So how did the farm and store come about?
“I grew up in Brisbane,” Amber explained.
“But from a very very early age – probably due to health issues – I realised what I ate impacted me and was very interested and the quality of food. When I had just finished school I went to Tasmania and stayed on a biodynamic farm and that’s when I made the real connection on how it’s produced impacting the quality of it.
“That started my commitment and fascination with organic agriculture – then I married Tim who is a farmer, born and bred in Western Queensland. He came off an organic farm but out there they can be organic by default because they just don’t have the issues that we have in high rainfall subtropical kind of areas.

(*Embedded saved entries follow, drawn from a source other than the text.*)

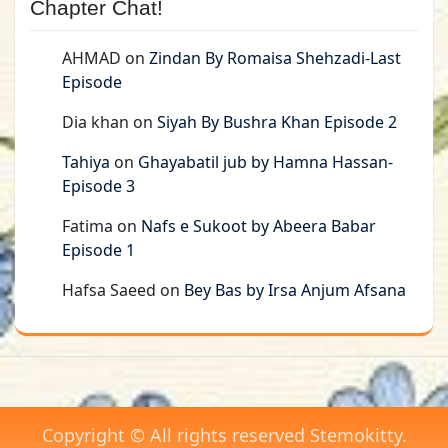
Chapter Chat!
AHMAD
on
Zindan By Romaisa Shehzadi-Last
Episode
Dia khan
on
Siyah By Bushra Khan Episode 2
Tahiya
on
Ghayabatil jub by Hamna Hassan-
Episode 3
Fatima
on
Nafs e Sukoot by Abeera Babar
Episode 1
Hafsa Saeed
on
Bey Bas by Irsa Anjum Afsana
Copyright © All rights reserved Stemokitty.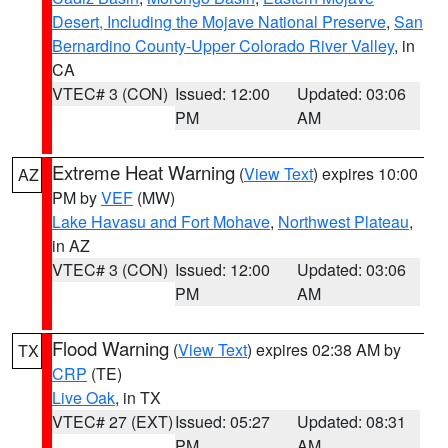
Desert, Including the Mojave National Preserve
,
San
Bernardino County-Upper Colorado River Valley
, in
CA
VTEC# 3 (CON)
Issued: 12:00
Updated: 03:06
PM
AM
Extreme Heat Warning
(
View Text
) expires 10:00
AZ
PM by
VEF
(MW)
Lake Havasu and Fort Mohave
,
Northwest Plateau
,
in AZ
VTEC# 3 (CON)
Issued: 12:00
Updated: 03:06
PM
AM
Flood Warning
(
View Text
) expires 02:38 AM by
TX
CRP
(TE)
Live Oak
, in TX
VTEC# 27 (EXT)
Issued: 05:27
Updated: 08:31
PM
AM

“So down here when we first game down here to the Mary Valley we were told it was absolutely impossible – you are never going to go organic with your animals because of parasites mainly. We believed that for a while -but it never sat right for me I just thought it was wrong to the point I wouldn’t eat our own meat. We were having babies and I didn’t want my kids anywhere near the cattle. One day I said to Tim if we can’t do this organically, let’s get out and buy our meat from someone who can.
“He’s a born and bred farmer and he was like – well no that’s not good. I want to be a farmer. He worked it out basically – it took a while but now we’re certified organic in the region and doing everything we can to promote it and make sure other people know that it isn’t impossible, you can do it.”